Requirement - Write out every line of the records from the line with "left ankle: (161, 159, -17)" to the line with "left shoulder: (238, 54, 12)", both included. Shift each keypoint coordinate by adding 40 to all three of its numbers, and copy the other lines unchanged.

(Saved entries)
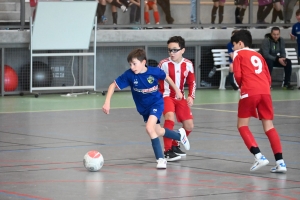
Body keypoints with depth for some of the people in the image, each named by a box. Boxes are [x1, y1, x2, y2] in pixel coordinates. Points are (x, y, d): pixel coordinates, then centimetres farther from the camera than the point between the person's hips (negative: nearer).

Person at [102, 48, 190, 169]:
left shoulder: (154, 72, -24)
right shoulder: (129, 75, -22)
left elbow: (167, 78, -3)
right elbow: (113, 85, -15)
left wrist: (177, 90, 9)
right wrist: (107, 102, -26)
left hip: (156, 103, -4)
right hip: (143, 108, 4)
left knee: (149, 128, -27)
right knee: (158, 132, 19)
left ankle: (161, 159, -17)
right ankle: (180, 135, 48)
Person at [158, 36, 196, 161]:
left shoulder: (188, 64, -5)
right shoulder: (164, 64, -16)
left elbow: (192, 82, 8)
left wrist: (191, 96, -4)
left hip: (180, 98, 5)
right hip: (166, 96, -5)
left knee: (189, 126, 5)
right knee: (170, 118, -31)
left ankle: (174, 145, 31)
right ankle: (168, 151, -24)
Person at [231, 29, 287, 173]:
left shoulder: (238, 54, 12)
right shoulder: (258, 55, 27)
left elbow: (238, 75, 1)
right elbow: (268, 77, 19)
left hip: (249, 92, -5)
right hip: (265, 91, 5)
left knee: (242, 126, 8)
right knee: (269, 126, 8)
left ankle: (259, 157, -7)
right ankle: (280, 161, -3)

Completed exercise -
left ankle: (201, 199, 23)
right ankle: (220, 175, 88)
Person at [158, 36, 196, 161]:
left shoulder: (228, 104, 35)
right shoulder: (204, 104, 24)
left elbow: (232, 122, 48)
left wrist: (231, 136, 36)
left hip: (220, 138, 45)
right hip: (206, 136, 35)
left knee: (229, 166, 45)
right knee: (210, 158, 9)
left ankle: (214, 185, 71)
right ankle: (208, 191, 16)
Person at [231, 29, 287, 173]:
left shoulder: (278, 94, 52)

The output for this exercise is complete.